Let me spell this out once more: what was being discussed, before you entered the thread, was whether "bombing Germany and Japan back into the stone age" did more to guarantee later safety than the Marshall Plan. The exchange between davidmsc and electro wasn't about whether or not fascism and totalitarianism needed to be destroyed, but the manner in its destruction took place.

Again, just for the record:
fold_and_mutilate: "Bomb 'em back to the stone age, son". That solution hasn't done a damned thing to make the world a safer place.

davidmsc: Seems to me doing exactly that to Germany and Japan in WWII actually DID make the world a safer place.

electro: davidmsc: The Marshall Plan made the world a safer place. You are correct *only* to the extent that winning the war *enabled* us to have a Marshall Plan. Contrast with North Korea, Vietnam, and Iraq.


electro's point of disagreement is over "doing exactly that to Germany and Japan", not over the defeat of fascism per se. You're correct to question electro's polarisation of "winning the war" and "the Marshall Plan", because as I said, the designs for peace shaped the last months of the war in Europe. The two were inseparable. But you're missing the context of the discussion, which is about the means and the manner of the Allied victory. Turning it into an either-or question of whether or not the defeat of fascism brought world safety is your own straw man. Had fascism and totalitarianism been allowed to survive in Germany, Italy and Japan, then obviously the world would have been less safe, and no-one's questioning that; but had it been defeated in the manner that davidmsc suggested, the precedent of the Great War suggests that it would have been a futile victory: as you yourself suggest, a victory doesn't offer the potential for an alternative is no victory at all. The East was not truly liberated. So you're arguing at cross-purposes here.

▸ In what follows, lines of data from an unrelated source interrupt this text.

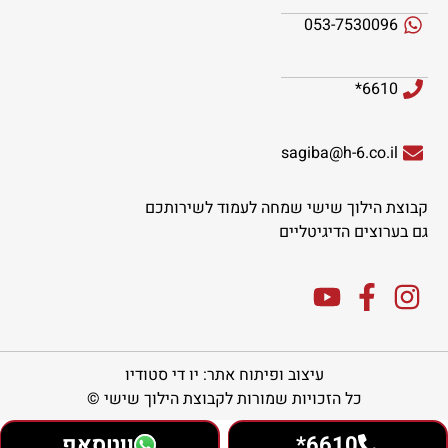
053-7530096
6610*
sagiba@h-6.co.il
קבוצת הילוך שישי שמחה לעמוד לשירותכם
גם בערוצים הדיגיטליים
עיצוב ופיתוח אתר: יו די סטודיו
כל הזכויות שמורות לקבוצת הילוך שישי ©
6610*
ווטסאפ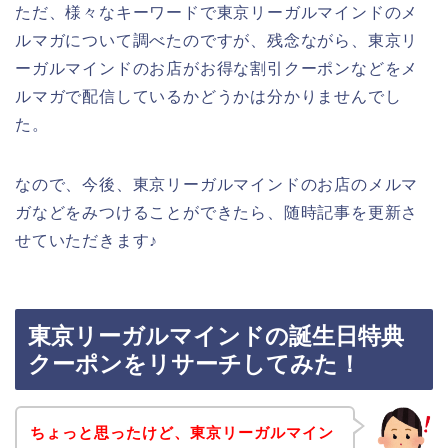
ただ、様々なキーワードで東京リーガルマインドのメ
ルマガについて調べたのですが、残念ながら、東京リ
ーガルマインドのお店がお得な割引クーポンなどをメ
ルマガで配信しているかどうかは分かりませんでし
た。
なので、今後、東京リーガルマインドのお店のメルマ
ガなどをみつけることができたら、随時記事を更新さ
せていただきます♪
東京リーガルマインドの誕生日特典
クーポンをリサーチしてみた！
ちょっと思ったけど、東京リーガルマイン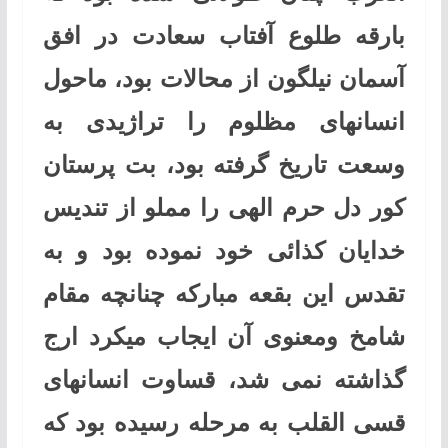
بارقه طلوع آفتاب سعادت در افق
آسمان نیلگون از محالات بود، ماحول
انسانهای مظلوم را تراژیدی به
وسعت تاریخ گرفته بود، بت پرستان
کور دل حرم الهی را مملو از تندیس
خدایان کذائی خود نموده بود و به
تقدس این بقعه مبارکه چنانچه مقام
شامخ ومعنوی آن ایجاب میکرد ارج
گذاشته نمی شد، قساوت انسانهای
قسی القلب به مرحله رسیده بود که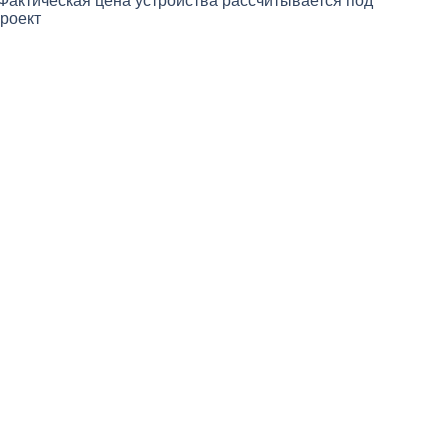
Фактическая цена устройства рассчитывается под
роект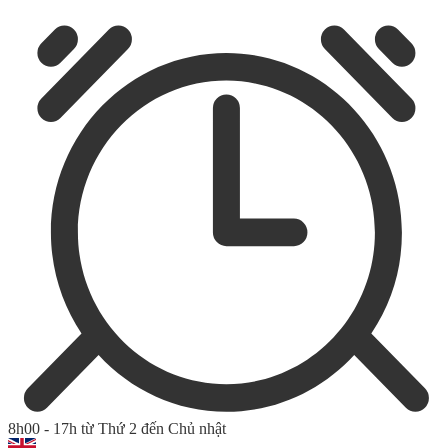
8h00 - 17h từ Thứ 2 đến Chủ nhật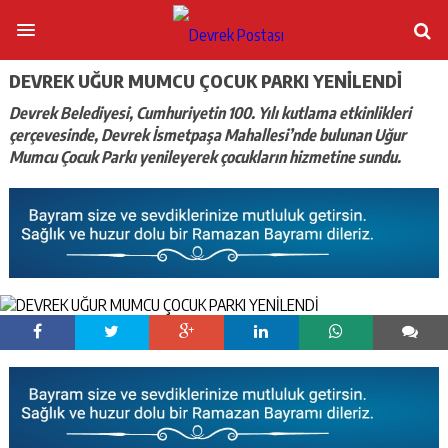
DEVREK UĞUR MUMCU ÇOCUK PARKI YENİLENDİ
Devrek Belediyesi, Cumhuriyetin 100. Yılı kutlama etkinlikleri
çerçevesinde, Devrek İsmetpaşa Mahallesi’nde bulunan Uğur
Mumcu Çocuk Parkı yenileyerek çocukların hizmetine sundu.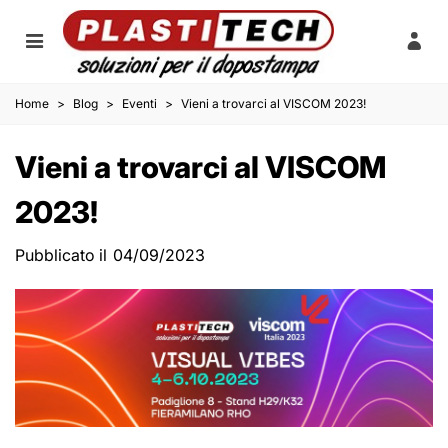
Home
>
Blog
>
Eventi
>
Vieni a trovarci al VISCOM 2023!
Vieni a trovarci al VISCOM
2023!
Pubblicato il
04/09/2023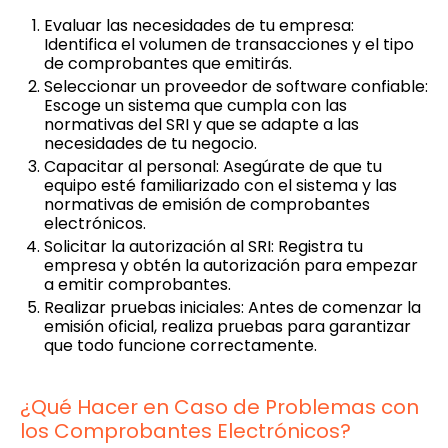
Evaluar las necesidades de tu empresa:
Identifica el volumen de transacciones y el tipo
de comprobantes que emitirás.
Seleccionar un proveedor de software confiable:
Escoge un sistema que cumpla con las
normativas del SRI y que se adapte a las
necesidades de tu negocio.
Capacitar al personal: Asegúrate de que tu
equipo esté familiarizado con el sistema y las
normativas de emisión de comprobantes
electrónicos.
Solicitar la autorización al SRI: Registra tu
empresa y obtén la autorización para empezar
a emitir comprobantes.
Realizar pruebas iniciales: Antes de comenzar la
emisión oficial, realiza pruebas para garantizar
que todo funcione correctamente.
¿Qué Hacer en Caso de Problemas con
los Comprobantes Electrónicos?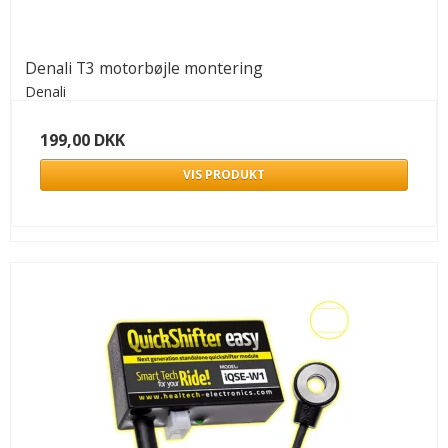
Denali T3 motorbøjle montering
Denali
199,00 DKK
VIS PRODUKT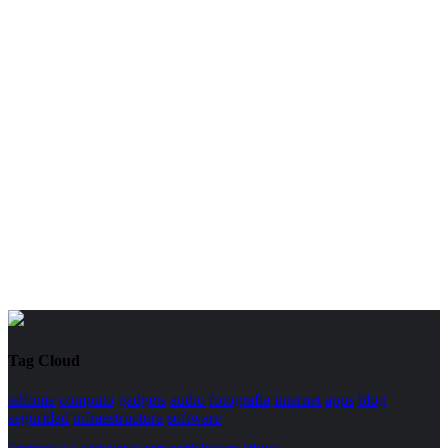
Tag Cloud
telfonia
computo
gadgets
audio
fotografia
internet
apps
blog
seguridad
infraestructura
software
Términos y Condiciones para participar en Trivias.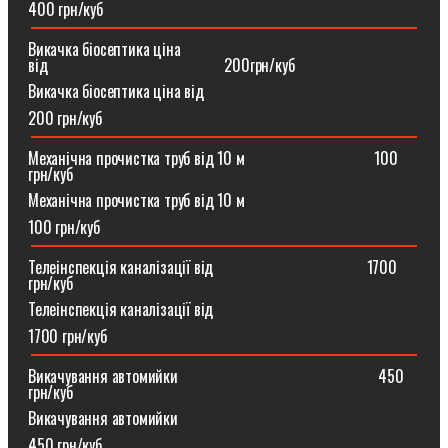
400 грн/куб
Викачка біосептика ціна
від⠀⠀⠀⠀⠀⠀⠀⠀⠀⠀⠀⠀⠀⠀⠀200грн/куб
Викачка біосептика ціна від
200 грн/куб
Механічна прочистка труб від 10 м⠀⠀⠀⠀⠀⠀⠀⠀⠀⠀⠀100
грн/куб
Механічна прочистка труб від 10 м
100 грн/куб
Телеінспекція каналізації від⠀⠀⠀⠀⠀⠀⠀⠀⠀⠀⠀⠀⠀1700
грн/куб
Телеінспекція каналізації від
1700 грн/куб
Викачування автомийки⠀⠀⠀⠀⠀⠀⠀⠀⠀⠀⠀⠀⠀⠀⠀⠀⠀450
грн/куб
Викачування автомийки
450 грн/куб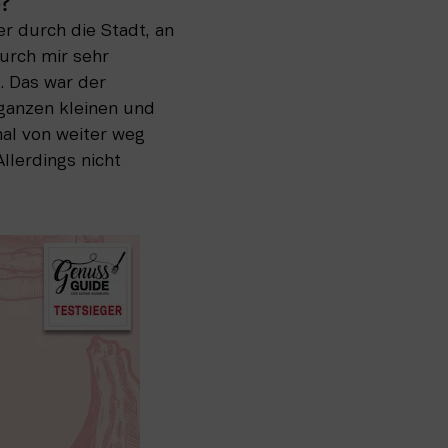
e?
r durch die Stadt, an 
rch mir sehr 
 Das war der 
ganzen kleinen und 
al von weiter weg 
lerdings nicht 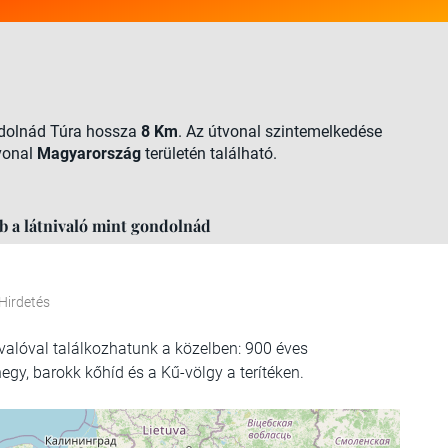
ondolnád Túra hossza
8 Km
. Az útvonal szintemelkedése
tvonal
Magyarország
területén található.
bb a látnivaló mint gondolnád
Hirdetés
valóval találkozhatunk a közelben: 900 éves
gy, barokk kőhíd és a Kű-völgy a terítéken.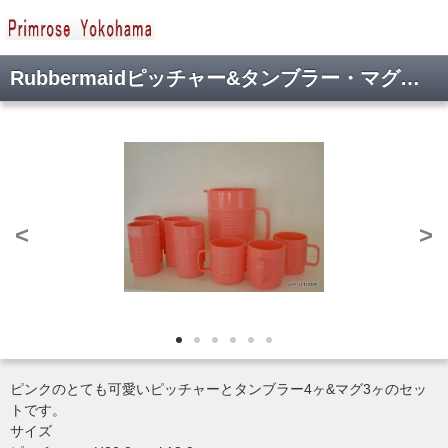
Rubbermaidピッチャー&タンブラー・マグセット(通常価格 7200円)
<
>
ピンクのとても可愛いピッチャーとタンブラー4ヶ&マグ3ヶのセッ
トです。
サイズ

(And if you think that post-war West Germany wasn't at least to some extent "statist", then you're sadly mistaken, at least until the era of Helmut Kohl. Not the command economy of the East, for sure, but certainly too damn socialist for your sensibilities.)
posted by holgate at 8:12 AM on October 29, 2001




Bad HTML! Bad!
posted by holgate at 8:17 AM on October 29, 2001


Let me spell this out once more

Gee, could you Nick? I appreciate that so much.

Turning it into an either-or question of whether or not the defeat of fascism brought world safety is your own straw man

No, it was electro's - that's the point. It is clear enough from his comment (in its context and on its own) that he had boiled the issue down to a merely binary one, which is what I was disputing.
posted by ljromanoff at 8:57 AM on October 29, 2001


For once, I would like to hear both the terrorist and the American pro-war pontificator actually come up with a solution besides "Bomb 'em back to the stone age, son". That solution hasn't done a damned thing to make the world a safer place.

Well, absolute destruction of one's enemies has been a favored security tactic of nation-states for milliennia, and it's proven very effective. Just ask Carthage.
posted by mikewas at 8:36 PM on October 29, 2001


Sure, and after Carthage Rome enjoyed centuries of peace and prosperity.